README.md

Tutorial #4

The goal of this tutorial

To cover how to implement proper Input / Output communication with child RIBs.

Outline

Every RIB can potentially expose a set of Inputs and Outputs on its main interface.

This is the public API of the RIB, and every RIB guarantees that as long as the proper dependencies are supplied (i.e. a consumer of its Output that it can talk to / a source of its Input that it can observe), it will automatically wire the required setup internally.

Which is an amazing thing when you think about it:

1. When using a RIB, it's not necessary to look inside and understand its internals to make it work, it's enough to have a look at its public API
2. It's also not necessary to create any additional wiring or setup to make it work: if you can build it, it works!

Outputs

There's one thing we left out so far: in tutorial2 we removed the functionality of the Say hello! button, and we said we'd put it back later.

Now's the time!

The classes in this tutorial have all the removed pieces put back in:

• HelloWorld interface (Output and dependency for it)
• HelloWorldModule - uses output when constructing Interactor
• HelloWorldInteractor - constructor parameter, and using output in onViewCreated
• ViewEventToOutput in the hello_world.mapper package

This means that as far as HelloWorld RIB is concerned, when its button is pressed, it will correctly trigger Output.HelloThere on its output channel.

- What is asked -
a) In the RIB tutorial README, what does the HelloWorld RIB trigger on its output channel when its button is pressed?
b) Translate this sentence from the RIB tutorial README into Spanish: "Every RIB can potentially expose a set of Inputs and Outputs on its main interface."
c) Repeat the part of the RIB tutorial README that begins at the words "Which is an" and stops after "it back later.".

- Stored rows -
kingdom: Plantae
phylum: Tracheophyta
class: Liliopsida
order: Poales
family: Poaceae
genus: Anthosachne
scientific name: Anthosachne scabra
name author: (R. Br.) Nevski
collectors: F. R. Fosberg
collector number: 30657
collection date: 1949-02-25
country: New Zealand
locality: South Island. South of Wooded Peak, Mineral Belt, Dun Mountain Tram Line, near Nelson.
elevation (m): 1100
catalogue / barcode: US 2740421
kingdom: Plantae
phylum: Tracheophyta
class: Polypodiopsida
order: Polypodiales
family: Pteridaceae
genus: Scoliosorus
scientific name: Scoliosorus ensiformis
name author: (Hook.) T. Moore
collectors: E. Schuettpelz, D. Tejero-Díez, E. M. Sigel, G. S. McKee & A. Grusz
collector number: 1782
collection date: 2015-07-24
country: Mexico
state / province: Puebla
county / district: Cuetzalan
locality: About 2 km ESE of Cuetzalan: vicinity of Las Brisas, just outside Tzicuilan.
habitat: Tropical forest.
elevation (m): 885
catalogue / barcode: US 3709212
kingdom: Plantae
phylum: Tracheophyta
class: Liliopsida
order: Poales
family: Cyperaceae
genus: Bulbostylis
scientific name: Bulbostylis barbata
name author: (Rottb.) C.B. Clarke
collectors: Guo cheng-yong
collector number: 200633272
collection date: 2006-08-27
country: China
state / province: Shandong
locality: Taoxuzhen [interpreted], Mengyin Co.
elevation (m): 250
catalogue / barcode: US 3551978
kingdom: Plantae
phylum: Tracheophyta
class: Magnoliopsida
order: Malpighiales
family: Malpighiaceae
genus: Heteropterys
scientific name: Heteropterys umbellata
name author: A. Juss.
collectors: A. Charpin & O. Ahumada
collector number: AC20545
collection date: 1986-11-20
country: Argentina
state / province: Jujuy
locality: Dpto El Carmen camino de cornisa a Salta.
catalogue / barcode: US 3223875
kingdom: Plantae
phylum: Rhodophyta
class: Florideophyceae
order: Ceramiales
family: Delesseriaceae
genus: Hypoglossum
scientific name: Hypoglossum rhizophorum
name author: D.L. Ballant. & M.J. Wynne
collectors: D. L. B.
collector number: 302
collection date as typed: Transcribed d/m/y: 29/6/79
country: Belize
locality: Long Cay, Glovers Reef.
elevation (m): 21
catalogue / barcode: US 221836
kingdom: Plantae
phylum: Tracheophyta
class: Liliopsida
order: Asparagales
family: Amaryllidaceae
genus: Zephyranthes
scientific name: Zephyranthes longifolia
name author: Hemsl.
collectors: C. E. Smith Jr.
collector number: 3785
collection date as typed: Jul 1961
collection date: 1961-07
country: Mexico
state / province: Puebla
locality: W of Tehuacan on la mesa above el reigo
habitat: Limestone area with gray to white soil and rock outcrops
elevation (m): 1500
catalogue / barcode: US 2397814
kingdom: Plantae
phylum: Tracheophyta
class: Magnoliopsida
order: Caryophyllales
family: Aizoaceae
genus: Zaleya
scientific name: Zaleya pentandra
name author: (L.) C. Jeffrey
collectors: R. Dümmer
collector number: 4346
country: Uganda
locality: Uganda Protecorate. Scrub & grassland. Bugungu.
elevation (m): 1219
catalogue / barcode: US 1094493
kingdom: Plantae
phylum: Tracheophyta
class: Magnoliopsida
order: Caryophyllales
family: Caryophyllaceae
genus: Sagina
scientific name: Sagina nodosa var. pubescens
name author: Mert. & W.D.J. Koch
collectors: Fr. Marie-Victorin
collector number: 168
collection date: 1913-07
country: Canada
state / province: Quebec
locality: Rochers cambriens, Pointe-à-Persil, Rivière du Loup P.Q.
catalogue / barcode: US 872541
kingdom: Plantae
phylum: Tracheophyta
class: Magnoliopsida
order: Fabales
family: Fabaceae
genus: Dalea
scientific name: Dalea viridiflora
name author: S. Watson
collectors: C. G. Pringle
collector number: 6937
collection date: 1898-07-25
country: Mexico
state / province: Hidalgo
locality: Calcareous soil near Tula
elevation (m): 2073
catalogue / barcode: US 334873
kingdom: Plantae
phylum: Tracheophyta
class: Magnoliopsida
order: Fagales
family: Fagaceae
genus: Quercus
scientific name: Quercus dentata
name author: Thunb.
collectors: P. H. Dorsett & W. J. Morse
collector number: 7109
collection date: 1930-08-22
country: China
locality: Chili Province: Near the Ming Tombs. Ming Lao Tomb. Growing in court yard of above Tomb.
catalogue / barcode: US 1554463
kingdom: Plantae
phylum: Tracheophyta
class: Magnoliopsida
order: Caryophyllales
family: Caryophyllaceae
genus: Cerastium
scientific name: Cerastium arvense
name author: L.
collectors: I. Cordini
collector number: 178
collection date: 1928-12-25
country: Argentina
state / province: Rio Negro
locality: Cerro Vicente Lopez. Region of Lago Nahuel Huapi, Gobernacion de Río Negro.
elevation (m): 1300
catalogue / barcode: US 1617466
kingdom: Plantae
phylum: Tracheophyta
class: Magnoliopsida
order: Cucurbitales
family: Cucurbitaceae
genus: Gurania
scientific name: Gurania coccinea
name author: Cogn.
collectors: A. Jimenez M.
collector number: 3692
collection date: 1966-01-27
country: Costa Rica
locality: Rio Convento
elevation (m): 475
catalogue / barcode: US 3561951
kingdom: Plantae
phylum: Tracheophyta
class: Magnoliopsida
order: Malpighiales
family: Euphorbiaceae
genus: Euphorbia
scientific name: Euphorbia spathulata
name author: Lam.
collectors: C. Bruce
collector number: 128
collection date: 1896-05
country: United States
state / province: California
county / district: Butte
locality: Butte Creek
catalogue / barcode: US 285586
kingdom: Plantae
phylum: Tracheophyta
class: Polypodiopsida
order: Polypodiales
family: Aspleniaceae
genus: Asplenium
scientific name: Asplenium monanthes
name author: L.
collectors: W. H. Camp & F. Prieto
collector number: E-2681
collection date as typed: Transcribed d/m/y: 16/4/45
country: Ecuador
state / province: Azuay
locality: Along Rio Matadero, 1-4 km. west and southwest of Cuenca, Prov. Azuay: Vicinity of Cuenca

- Answers to the exercises -
a) Output.HelloThere

b) Cada RIB puede, potencialmente, exponer un conjunto de Inputs y Outputs en su interfaz principal.

c)
Which is an amazing thing when you think about it:

1. When using a RIB, it's not necessary to look inside and understand its internals to make it work, it's enough to have a look at its public API
2. It's also not necessary to create any additional wiring or setup to make it work: if you can build it, it works!

Outputs

There's one thing we left out so far: in tutorial2 we removed the functionality of the Say hello! button, and we said we'd put it back later.